* **Document passage**
※ ※ ※

This can be made a lot easier by changing the code to access the array, not the indices generation. What you basically want is a 1D to 2D access mapping.

Normally, people need it the other way around (2D to 1D), when they implement a 2D array in terms of a 1D array:

template<class T, unsigned M, unsigned N>
struct md_array{
  T elems[M * N]; // same layout as 'T elems[M][N];'
};

The formula to get the 1D index i from the 2D index (x,y) is then i == x * N + y. We can explain this if we imagine our 1D elems from above as a 2D array (using M == 2 and N == 3):

 0, 1, 2, 3, 4, 5 // indices (i)
[a, b, c, d, e, f]
v // we want them as M (2) packs of N (3) elements
 0, 1, 2   0, 1, 2 // element indices (y)
[a, b, c] [d, e, f]
\___0___/ \___1___/ // pack indices (x)
v // fusing the packs back together, we can see that we have
  // a constant offset for the packs, which is the N (3) times x
0*3+0, 0*3+1, 0*3+2, 1*3+0, 1*3+1, 1*3+2
[ a,     b,     c,     d,     e,     f ]

Thus, we get i == x * N + y. We now need to solve this formula not for i but for x and y. For x, it's rather easy (using math notation):

i = x * N + y | -y
i - y = x * N | *(1/N)

※ ※ ※

* **Dataset records**

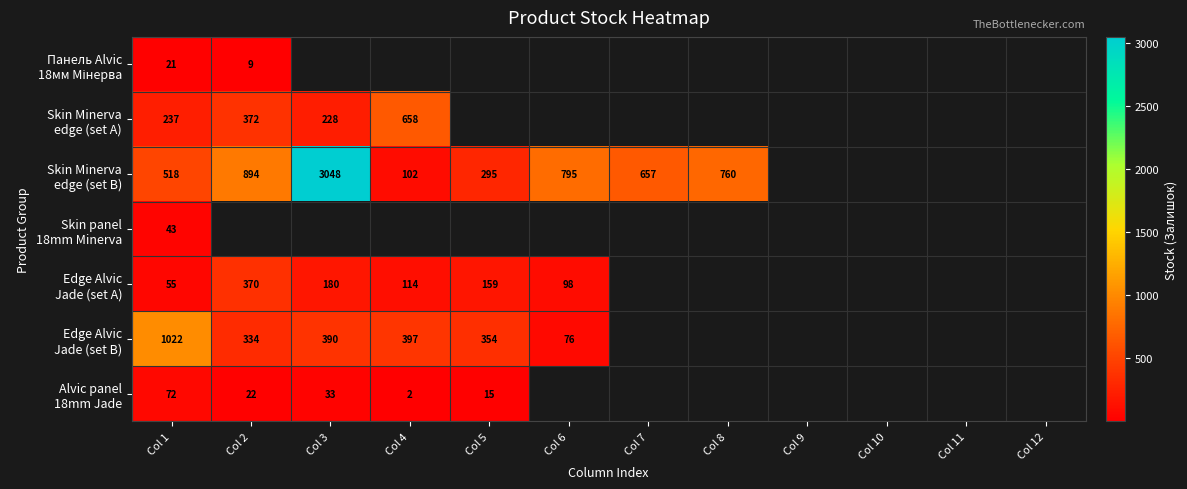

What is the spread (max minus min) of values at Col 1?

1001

※ ※ ※

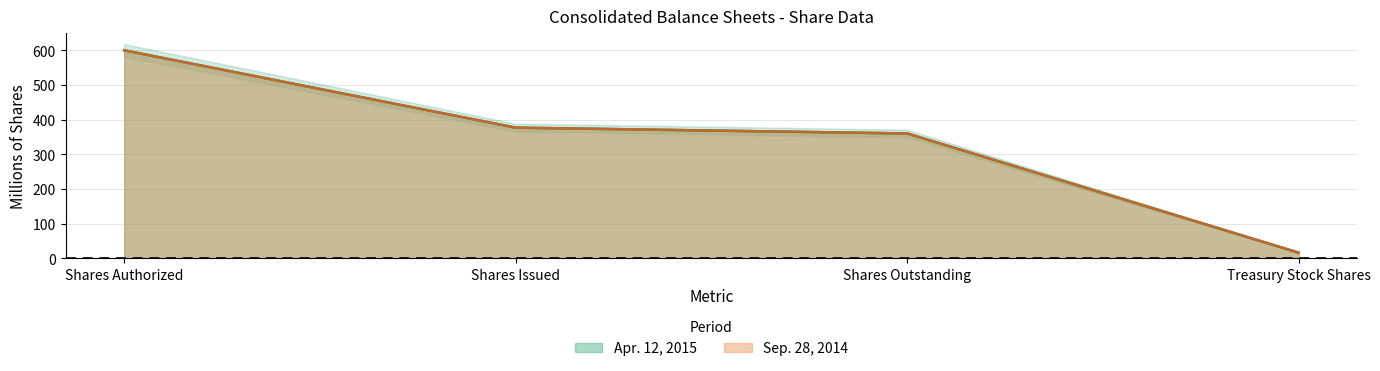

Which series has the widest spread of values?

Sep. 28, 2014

※ ※ ※

* **Try it**
Continue the explanation of mapping a 1D array index back to 2D indices from the point where it stops.

* **Written answer**
i - y
----- = x
  N

So x == (i - y) / N. Now, sadly, I don't know how to solve this for y using pure math, but we don't need that. Taking a look at the element indices, we can see that they wrap around N, and that can easily be done using the modulo operator. Thus, y == i % N.

Now we can implement a method that takes a linear index i and returns the element at the solved (x, y) from that:

template<unsigned I>
T& get(){ constexpr auto y = I % 3; return array[(I-y)/3][y]; }

and generalizing that:

template<unsigned I>
T& get(){ constexpr auto y = I % N, x = (I-y)/N; return array[x][y]; }

Using constexpr to ensure that all the computation is done at compile-time. Now you can simply write assign as follows:

template<unsigned... Is, class... U>
void assign(indices<Is...>, U... args)
{
  [](...){}((get<Is>() = args)...);
}

Q.E.D. (Live example.)


† Now, you can make this easier on yourself by actually implementing the 2D array as a 1D array. :) This way, you can straight-forwardly use (array[Is] = args)... and for the other cases use a simple access function that does the mapping:

T& get(unsigned x, unsigned y){ return array[x * N + y]; }

Live example.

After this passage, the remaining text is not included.